Gabby Douglas is an American icon. The 16-year-old Olympian from Virginia Beach holds (at the time of this writing) two Olympic gold medals and is the first American gymnast ever to win both the team and individual all-around gold during the same Olympics. She is an incredible and inspiring athlete who has changed the way many people (myself included) view women’s gymnastics.
With all of these amazing achievements for someone so young, you’d think that’d be enough for people to talk about. So what’s all this fuss we’re hearing about her hair?
Apparently some folks on Twitter got all up in a tizzy and decided to pan little Gabby Douglas’s hairdo, poking fun at the clips in her hair, remarking that she was in desperate need of a stylist, and making other unnecessary, shallow, and childish remarks. This lit a fire under the burner of Jason Whitlock of FOX Sports, who penned an article late last Friday condemning the immature comments and issuing a call to African-American women to shed the unhealthy veneer of hair treatments that ultimately do nothing for their beauty and only serve to imprison their self-esteem and their health.
During an interview on FOX Sports, Whitlock and three time Olympian Dominique Dawes explained how many African-American women refuse to exercise because of the amount of time, money, and effort put into their hair. At 35 years old, Dawes, the Olympic gold medalist from Silver Spring, stated that it was a “liberating and empowering experience by finally going natural”.
Responding to criticism about her hair in an interview with Huffington Post, Gabby Douglas said “I’m going to wear my hair like this during beam and bar finals. You might as well just stop talking about it.” That’s the right attitude, and one that will keep her career moving forward, regardless of the critics.
There’s an unfortunate problem growing in the United States, and it’s not just among black women. This disturbing obsession with unhealthy appearance standards has been an issue for decades. With the viral nature of the internet, however, these ideas have been able to spread much quicker in the recent years. Commercial tripe like weight loss pills, damaging hair products, and even child beauty pageants have created a toxic environment within which our children are expected to grow into well-adjusted adults.
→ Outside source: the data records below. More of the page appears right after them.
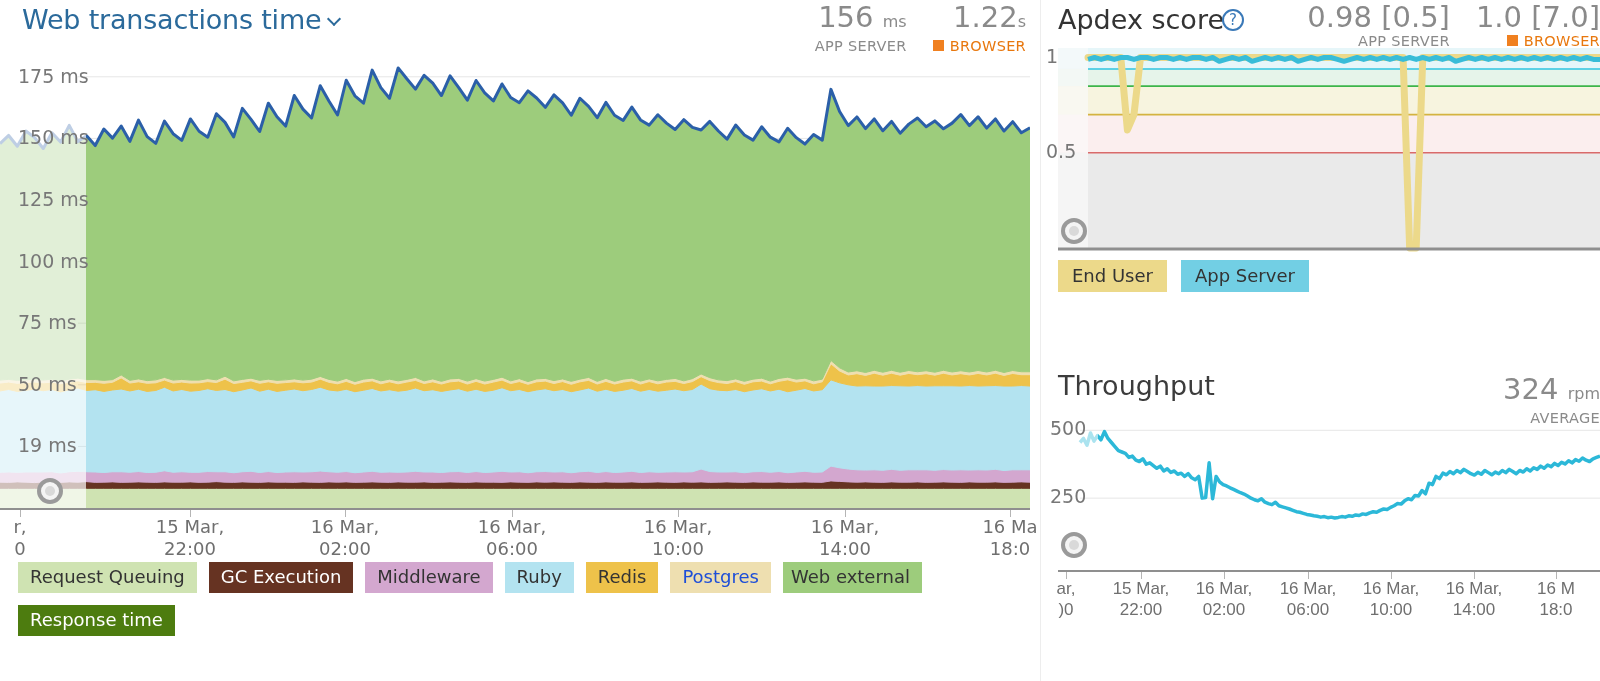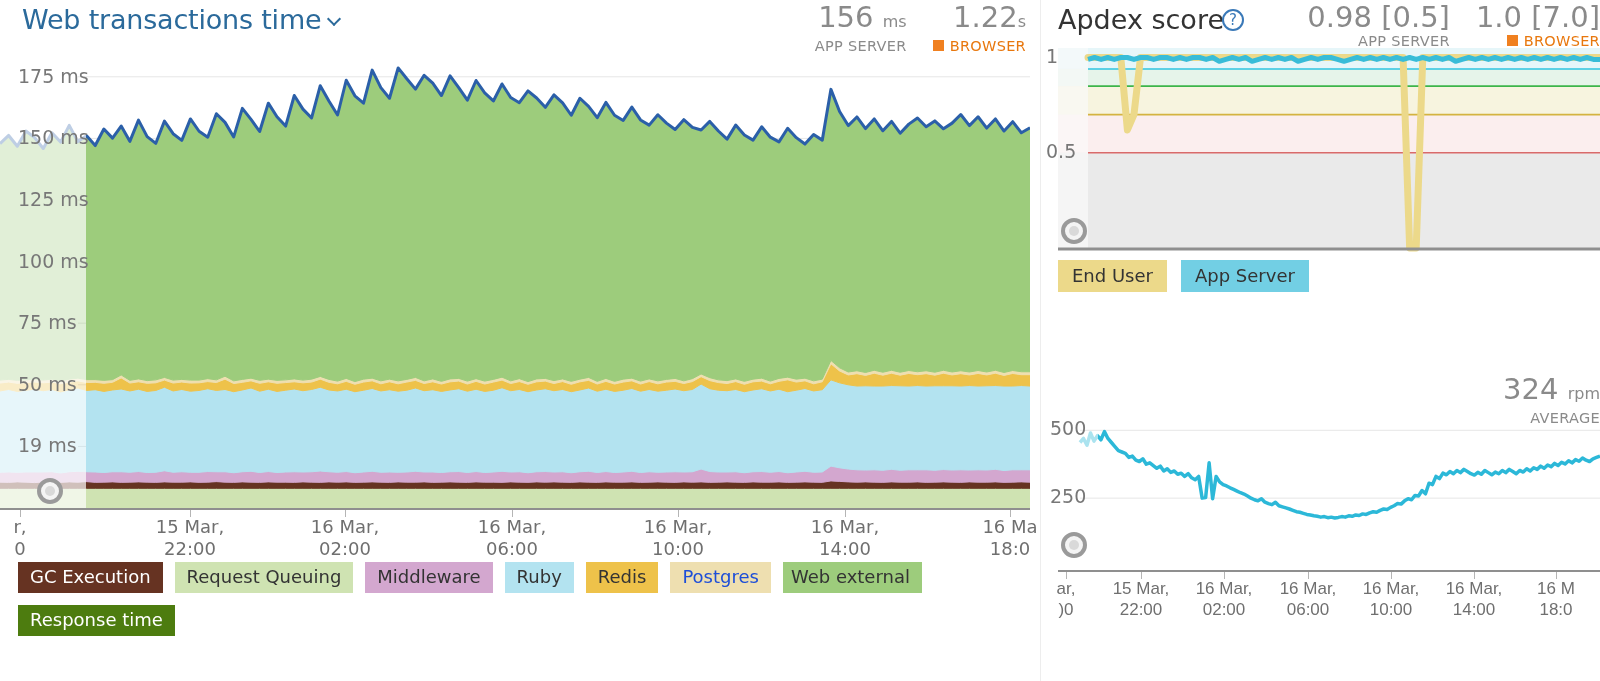--- a/index.html
+++ b/index.html
@@ -252,6 +252,7 @@
       </div>
 
     <div class="tp-panel">
+      <div class="tp-title">Throughput</div>
       <div class="tp-kpis">
         <div class="kpi-val"><span>324</span> <span class="u">rpm</span></div>
         <div class="kpi-lab">AVERAGE</div>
Excuse me while I hold my breakfast back.
From airbrushed models, to distorted celebrity hips, to false claims about beauty and dietary products that rarely deliver on promises, we need a drastic change in approach to our own images. Are we going to allow companies to prey on people’s insecurities? Are we going to allow people to enable each other’s insecurities? Why allow false notions and destructive behavior to perpetuate?
If we’re going to have a war on drugs and a war on terror, why not a war on superficial B.S.?
I’ll tell you why: Because superficial B.S. makes money.